La visite, aujourd’hui, de Nicolas Sarkozy au Rwanda semble sonner le glas de toute enquête sur la responsabilité de la France dans le massacre de près d’un million de Tutsis par les milices hutues en 1994.
D’une pierre deux coups. C’est ainsi que l’on pourrait résumer le voyage africain de Nicolas Sarkozy. De Libreville (Gabon) à Kigali (Rwanda), il conforte la place de la France dans son pré carré (lire ci-dessous), l’Afrique de l’Ouest francophone où il avait pris quelques coups ces derniers temps, et il tente de passer à l’offensive en ouvrant une nouvelle page des relations avec le Rwanda, pays membre du Commonwealth.
Sarkozy n’a pas prévu de présenter des excuses
Seul problème, mais il est de taille : ce rapprochement avec le Rwanda – aboutissement du processus de normalisation amorcé par un déplacement, fin 2008, du secrétaire général de l’Élysée, Claude Guéant, et poursuivi par celui, en janvier, du ministre des Affaires étrangères, Bernard Kouchner– se fait au détriment des centaines de milliers de victimes du génocide perpétré en 1994. Il s’apparente à un enterrement de première classe de toute tentative de recherche des responsabilités françaises. Il est vrai qu’à l’époque, le pouvoir en France était partagé : Mitterrand à l’Élysée et Balladur à Matignon. Venant juste après la reprise des relations diplomatiques rompues en 2006, cette visite doit permettre « d’acter la volonté des deux parties de se tourner vers l’avenir sans pour autant oublier le passé », dit-on dans l’entourage du président français. D’ailleurs, lors de cette visite, de seulement trois heures, Nicolas Sarkozy n’a pas prévu de présenter des excuses au nom de la France. Du côté de l’Élysée, on s’empresse d’ailleurs de souligner que le président rwandais, Paul Kagamé, n’a rien demandé de tel. À Paris, on fait simplement valoir que Nicolas Sarkozy s’est déjà exprimé clairement sur le sujet lors d’un sommet Europe-Afrique à Lisbonne, en 2007, « à savoir qu’il y a eu une responsabilité collective de la communauté internationale » qui n’a pas su intervenir pour empêcher le génocide, et que « la France a eu sa part » dans cette responsabilité.
« Cette visite est une injure aux victimes »

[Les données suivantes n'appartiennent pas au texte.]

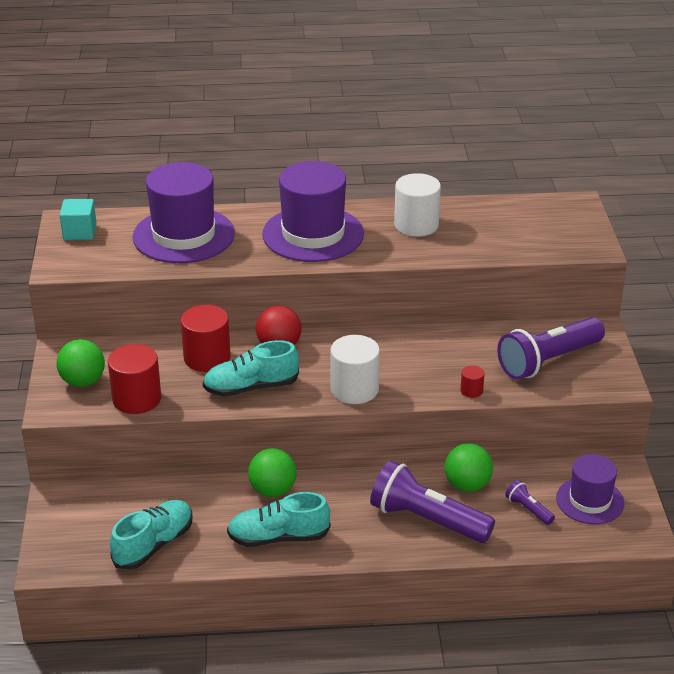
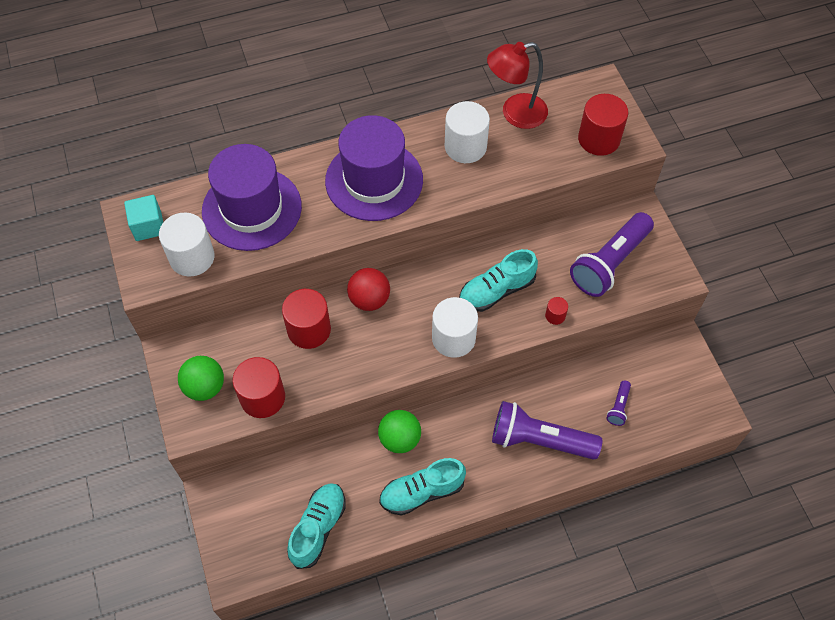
camera: 15 degrees left, 25 degrees up
turquoise shoe [203,340,299,397] -> turquoise shoe moved to [459,249,538,312]
green ball [445,443,493,492] -> none
purple flashlight [505,480,555,525] -> purple flashlight turned 105 degrees counterclockwise [606,380,631,426]
purple hat [556,454,624,524] -> none
none -> white cylinder [159,213,215,277]
none -> red lamp [487,42,548,129]
none -> red cylinder [578,94,628,156]

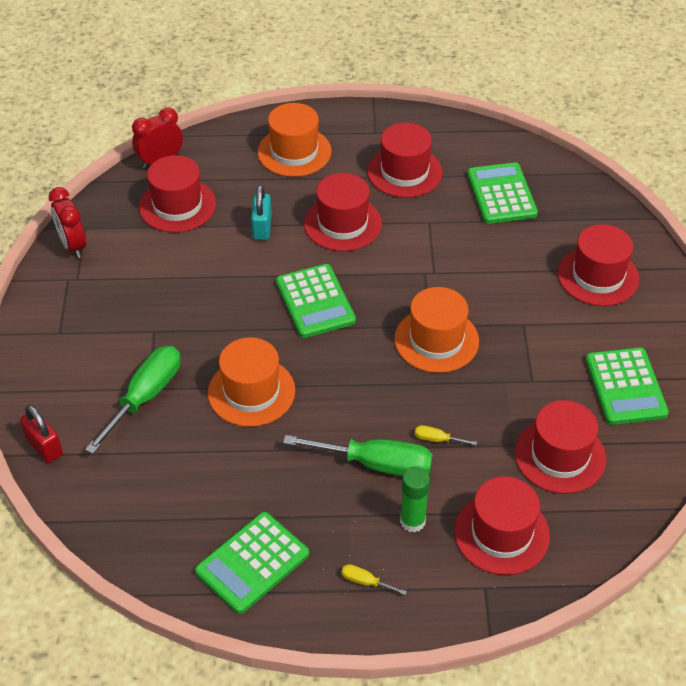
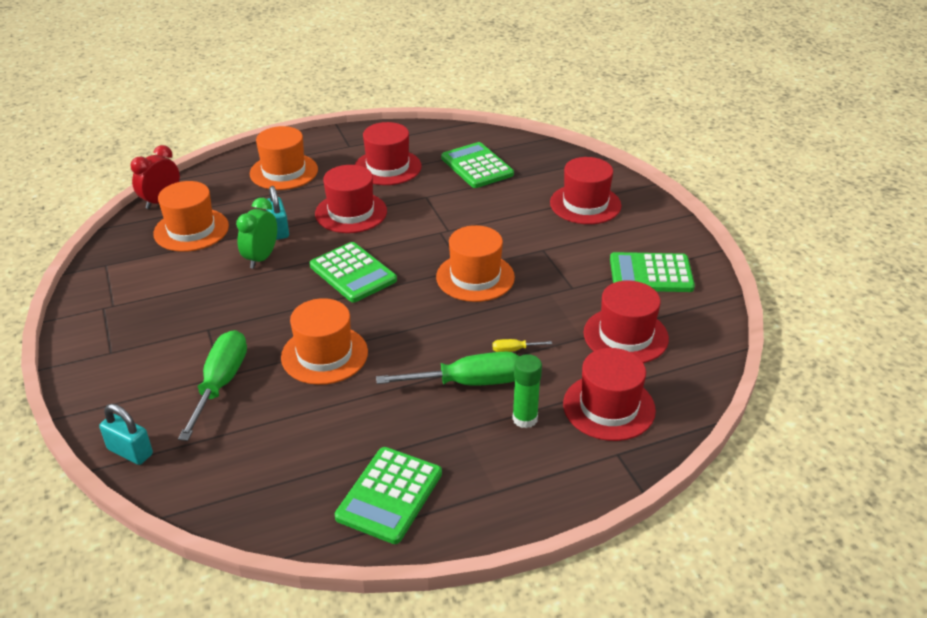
camera: 20 degrees left, 10 degrees down
red padlock [20,405,63,463] -> turquoise padlock [99,404,153,465]
red clock [49,187,86,258] -> none
red hat [139,155,216,233] -> orange hat [153,181,229,252]
yellow screwdriver [341,564,407,595] -> none
green calculator [585,347,669,425] -> green calculator turned 120 degrees clockwise [610,252,695,292]
none -> green clock [236,198,277,269]

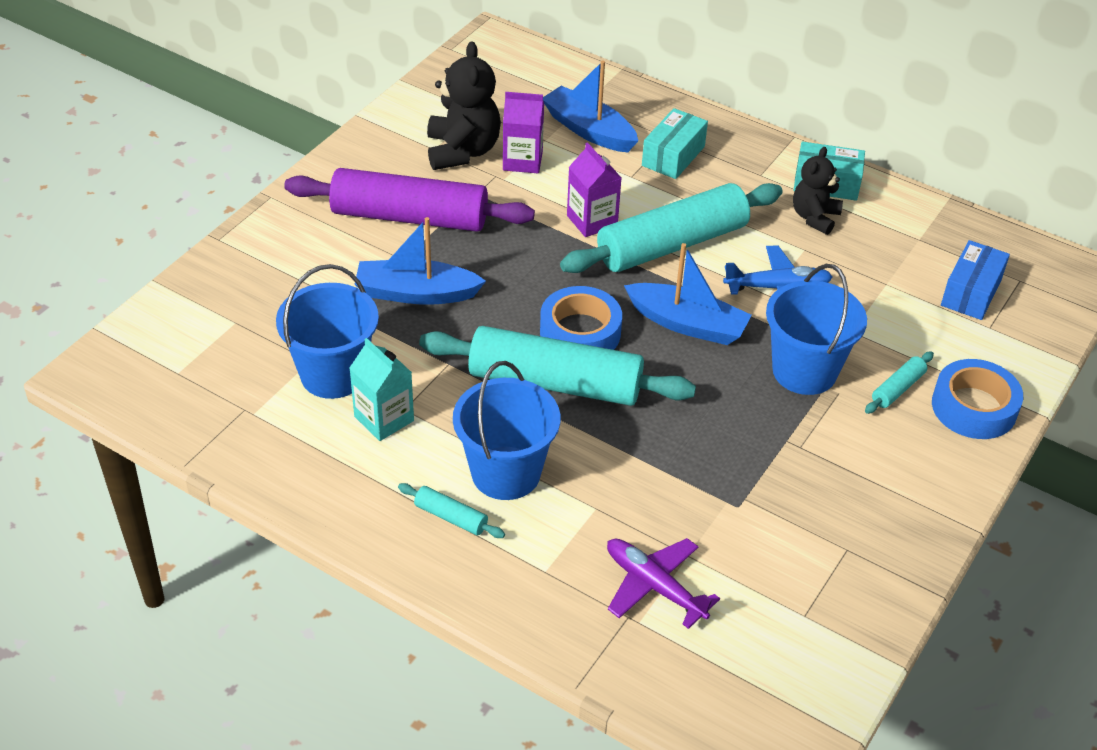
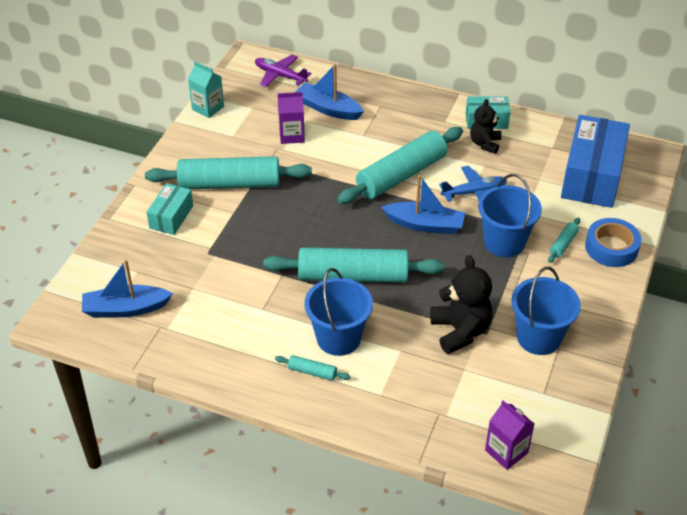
camera: 10 degrees left, 0 degrees up
blue bucket [276,264,379,399] -> blue bucket moved to [511,267,581,355]
purple rolling pin [284,168,535,232] -> turquoise rolling pin [145,156,312,189]
turquoise carton [350,338,414,441] -> turquoise carton moved to [188,61,224,118]
blue boat [354,217,486,305] -> blue boat moved to [82,260,173,318]
black teddy bear [427,41,501,170] -> black teddy bear moved to [430,255,492,354]
blue tape [540,286,622,350] -> none
purple carton [567,142,621,237] -> purple carton moved to [485,400,534,470]
purple plane [607,538,720,629] -> purple plane moved to [255,55,311,87]
turquoise box [642,108,708,179] -> turquoise box moved to [146,183,193,235]
blue box [941,240,1010,320] -> blue box [561,115,630,208], size x1.90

Pourtant, le Rwanda a toujours accusé la France d’avoir une responsabilité dans les événements tragiques de 1994 par son soutien au régime du président Juvénal Habyarimana dont la mort, dans l’explosion de son avion, avait été le prétexte au déchaînement des milices hutues contre la communauté tutsie. Kigali avait ainsi rompu avec Paris, fin 2006, après l’émission, par la justice française, de mandats d’arrêts internationaux contre neuf proches de Paul Kagamé, en lutte armée en 1994 contre le pouvoir, dans l’enquête sur la mort du général Habyarimana. De son côté, en août 2008, la commission d’enquête rwandaise sur les responsabilités de la France dans le génocide accusait Paris d’avoir été au courant des préparatifs du massacre et d’avoir participé à son exécution. Le rapport mettait notamment en cause des militaires de l’opération « Turquoise » et les plus hauts responsables politiques français.
« Cette visite est une injure aux victimes du génocide si elle ne marque pas une étape dans la reconnaissance des responsabilités françaises dans ce génocide », écrivent des organisations politiques, des associations françaises et des personnalités, dans un appel rendu public (voir en pages Tribunes-Idées). « Les affaires sont les affaires », semblent répondre Sarkozy et Kouchner. Car nul doute qu’à l’issue de ce rapprochement, des entreprises françaises, toujours les mêmes, prendront ou reprendront pied au Rwanda et dans la région des Grands Lacs.